We randomly generate these lists as their initial starting states are somewhat redunant. They will be optimized over 100s of iterations!

betas = [round(val,1) for val in np.random.rand(timesteps*n_qubits)]
gammas_singles = [round(val,1) for val in np.random.rand(0)] #we don't want any bias terms
gammas_pairs = [round(val,1) for val in np.random.rand(timesteps*len(hamiltonian))]

hyperparameters = (hamiltonian, timesteps)
parameters = (betas, gammas_singles, gammas_pairs)

params = ExtendedParams(hyperparameters, parameters)


Before starting the simulator, make sure you are running Rigetti’s QVM and Quil Compiler by running qvm -S and quilc -S in two open and disposable terminals

Let’s begin by running QAOA with $$p=3$$ timesteps, and a maximum of 500 optimiser Iterations.

# Set up the WavefunctionSimulator from pyQuil
sim = WavefunctionSimulator()
cost_function = QAOACostFunctionOnWFSim(hamiltonian,
params=params,
sim=sim,
enable_logging=True)

t0 = time.time()
res = minimize(cost_function, params.raw(), tol=1e-3, method='Cobyla',
options={"maxiter": iters})
print('Run complete!\n','Runtime:','{:.3f}'.format(time.time()-t0))

Run complete!
Runtime: 56.446

wave_func = cost_function.get_wavefunction(params.raw())
lowest = max_probability_bitstring(wave_func.probabilities())

true_clusters = [1 if val else 0 for val in labels]
acc = cluster_accuracy(lowest,true_clusters)

True Labels of samples: [1, 1, 1, 1, 1, 0, 0, 0, 0, 0]
Lowest QAOA State: [0, 0, 1, 1, 1, 1, 0, 0, 1, 0]
Accuracy of Original State: 60.0 %
Accuracy of Complement State: 40.0 %


We can analyze the optimizer to see whether or not our QAOA run converged.

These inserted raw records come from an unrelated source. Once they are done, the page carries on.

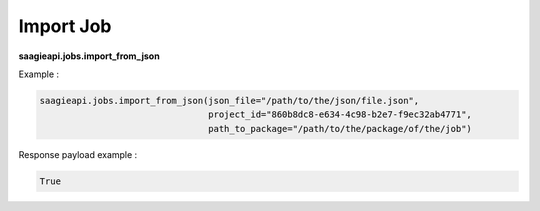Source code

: .. _import job

Import Job
----------

**saagieapi.jobs.import_from_json**

Example :

.. code:: python

   saagieapi.jobs.import_from_json(json_file="/path/to/the/json/file.json",
                                   project_id="860b8dc8-e634-4c98-b2e7-f9ec32ab4771",
                                   path_to_package="/path/to/the/package/of/the/job")

Response payload example :

.. code:: python

   True
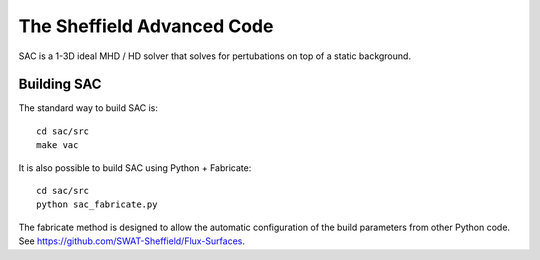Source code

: The Sheffield Advanced Code
===========================

SAC is a 1-3D ideal MHD / HD solver that solves for pertubations on top of a 
static background.

Building SAC
------------

The standard way to build SAC is::

    cd sac/src
    make vac

It is also possible to build SAC using Python + Fabricate::

    cd sac/src
    python sac_fabricate.py

The fabricate method is designed to allow the automatic configuration of the 
build parameters from other Python code. See https://github.com/SWAT-Sheffield/Flux-Surfaces.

For the full message, run:

print(res)

print('Cost Function Value:', res.fun)
print('Converged?:',res.message)

Cost Function Value: -446.28427408573975
Converged?: Maximum number of function evaluations has been exceeded.

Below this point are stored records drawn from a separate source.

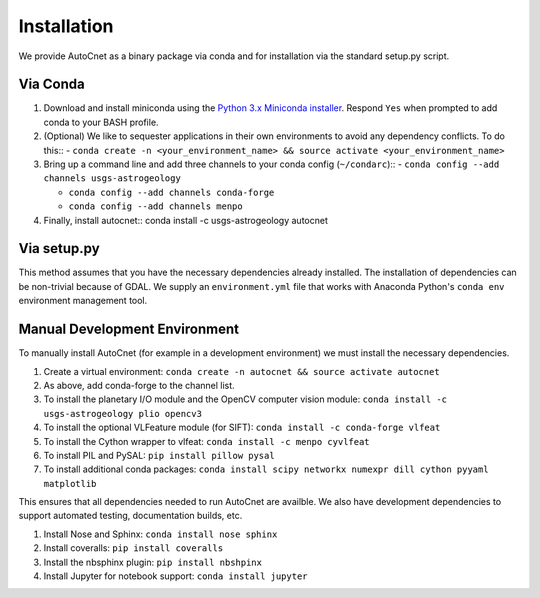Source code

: Installation
============

We provide AutoCnet as a binary package via conda and for
installation via the standard setup.py script.

Via Conda
---------

1. Download and install miniconda using the `Python 3.x Miniconda installer`_.  Respond ``Yes`` when prompted to add conda to your BASH profile.
2. (Optional) We like to sequester applications in their own environments to avoid any dependency conflicts.  To do this::
   - ``conda create -n <your_environment_name> && source activate <your_environment_name>``
3. Bring up a command line and add three channels to your conda config (``~/condarc``)::
   - ``conda config --add channels usgs-astrogeology``

   - ``conda config --add channels conda-forge``

   - ``conda config --add channels menpo``
4. Finally, install autocnet:: 
   conda install -c usgs-astrogeology autocnet

Via setup.py
------------
This method assumes that you have the necessary dependencies already
installed. The installation of dependencies can be non-trivial because of GDAL.
We supply an ``environment.yml`` file that works with Anaconda Python's ``conda
env`` environment management tool.

Manual Development Environment
------------------------------
To manually install AutoCnet (for example in a development environment) we must install the necessary dependencies.

1. Create a virtual environment:  ``conda create -n autocnet && source activate autocnet``
2. As above, add conda-forge to the channel list.
3. To install the planetary I/O module and the OpenCV computer vision module: ``conda install -c usgs-astrogeology plio opencv3``
4. To install the optional VLFeature module (for SIFT): ``conda install -c conda-forge vlfeat``
5. To install the Cython wrapper to vlfeat: ``conda install -c menpo cyvlfeat``
6. To install PIL and PySAL: ``pip install pillow pysal``
7. To install additional conda packages: ``conda install scipy networkx numexpr dill cython pyyaml matplotlib``

This ensures that all dependencies needed to run AutoCnet are availble.  We also have development dependencies to
support automated testing, documentation builds, etc.

1. Install Nose and Sphinx: ``conda install nose sphinx``
2. Install coveralls: ``pip install coveralls``
3. Install the nbsphinx plugin: ``pip install nbshpinx``
4. Install Jupyter for notebook support: ``conda install jupyter``

.. _Python 3.x Miniconda installer: https://www.continuum.io/downloads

We can see we did not converge. Let’s tighten up our operations by wrapping our QAOA runs in a function and increase the QAOA parameter $$p$$.

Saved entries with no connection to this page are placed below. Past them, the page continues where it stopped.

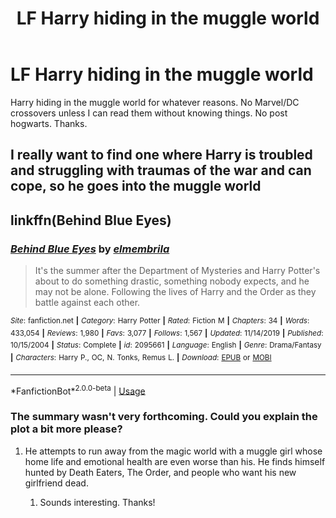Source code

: #+TITLE: LF Harry hiding in the muggle world

* LF Harry hiding in the muggle world
:PROPERTIES:
:Author: browtfiwasboredokai
:Score: 4
:DateUnix: 1586967647.0
:DateShort: 2020-Apr-15
:FlairText: request 
:END:
Harry hiding in the muggle world for whatever reasons. No Marvel/DC crossovers unless I can read them without knowing things. No post hogwarts. Thanks.


** I really want to find one where Harry is troubled and struggling with traumas of the war and can cope, so he goes into the muggle world
:PROPERTIES:
:Author: amirakofi
:Score: 2
:DateUnix: 1586968701.0
:DateShort: 2020-Apr-15
:END:


** linkffn(Behind Blue Eyes)
:PROPERTIES:
:Author: horrorshowjack
:Score: 2
:DateUnix: 1587095755.0
:DateShort: 2020-Apr-17
:END:

*** [[https://www.fanfiction.net/s/2095661/1/][*/Behind Blue Eyes/*]] by [[https://www.fanfiction.net/u/260132/elmembrila][/elmembrila/]]

#+begin_quote
  It's the summer after the Department of Mysteries and Harry Potter's about to do something drastic, something nobody expects, and he may not be alone. Following the lives of Harry and the Order as they battle against each other.
#+end_quote

^{/Site/:} ^{fanfiction.net} ^{*|*} ^{/Category/:} ^{Harry} ^{Potter} ^{*|*} ^{/Rated/:} ^{Fiction} ^{M} ^{*|*} ^{/Chapters/:} ^{34} ^{*|*} ^{/Words/:} ^{433,054} ^{*|*} ^{/Reviews/:} ^{1,980} ^{*|*} ^{/Favs/:} ^{3,077} ^{*|*} ^{/Follows/:} ^{1,567} ^{*|*} ^{/Updated/:} ^{11/14/2019} ^{*|*} ^{/Published/:} ^{10/15/2004} ^{*|*} ^{/Status/:} ^{Complete} ^{*|*} ^{/id/:} ^{2095661} ^{*|*} ^{/Language/:} ^{English} ^{*|*} ^{/Genre/:} ^{Drama/Fantasy} ^{*|*} ^{/Characters/:} ^{Harry} ^{P.,} ^{OC,} ^{N.} ^{Tonks,} ^{Remus} ^{L.} ^{*|*} ^{/Download/:} ^{[[http://www.ff2ebook.com/old/ffn-bot/index.php?id=2095661&source=ff&filetype=epub][EPUB]]} ^{or} ^{[[http://www.ff2ebook.com/old/ffn-bot/index.php?id=2095661&source=ff&filetype=mobi][MOBI]]}

--------------

*FanfictionBot*^{2.0.0-beta} | [[https://github.com/tusing/reddit-ffn-bot/wiki/Usage][Usage]]
:PROPERTIES:
:Author: FanfictionBot
:Score: 2
:DateUnix: 1587095776.0
:DateShort: 2020-Apr-17
:END:


*** The summary wasn't very forthcoming. Could you explain the plot a bit more please?
:PROPERTIES:
:Author: browtfiwasboredokai
:Score: 1
:DateUnix: 1587161268.0
:DateShort: 2020-Apr-18
:END:

**** He attempts to run away from the magic world with a muggle girl whose home life and emotional health are even worse than his. He finds himself hunted by Death Eaters, The Order, and people who want his new girlfriend dead.
:PROPERTIES:
:Author: horrorshowjack
:Score: 3
:DateUnix: 1587161436.0
:DateShort: 2020-Apr-18
:END:

***** Sounds interesting. Thanks!
:PROPERTIES:
:Author: browtfiwasboredokai
:Score: 1
:DateUnix: 1587162263.0
:DateShort: 2020-Apr-18
:END:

def run_qaoa(hamiltonian, params, timesteps, max_iters, init_state=None):
cost_function = QAOACostFunctionOnWFSim(hamiltonian,
params=params,
initial_state=init_state)
res = minimize(cost_function, params.raw(), tol=1e-3, method='Cobyla',
options={"maxiter" : max_iters})

return cost_function.get_wavefunction(params.raw()), res


The cell below will take around 2 to 3 minutes to run:

t0 = time.time()
wave_func, res = run_qaoa(hamiltonian, params, timesteps=3, max_iters=1500)
print('Run complete\n','Runtime:','{:.3f}'.format(time.time()-t0))

Run complete
Runtime: 159.021

lowest = max_probability_bitstring(wave_func.probabilities())

true_clusters = [1 if val else 0 for val in labels]
acc = cluster_accuracy(lowest,true_clusters)

print('Cost Function Value:', res.fun)
print('Converged?:',res.message)

True Labels of samples: [1, 1, 1, 1, 1, 0, 0, 0, 0, 0]
Lowest QAOA State: [1, 0, 1, 0, 0, 0, 1, 1, 1, 1]
Accuracy of Original State: 30.0 %
Accuracy of Complement State: 70.0 %
Cost Function Value: -860.5133756234061
Converged?: Optimization terminated successfully.


You should typically find that increasing the number of allowed iterations gives a more accurate answer. The precise numbers will depend on which Pokemons are randomly selected at the beginning.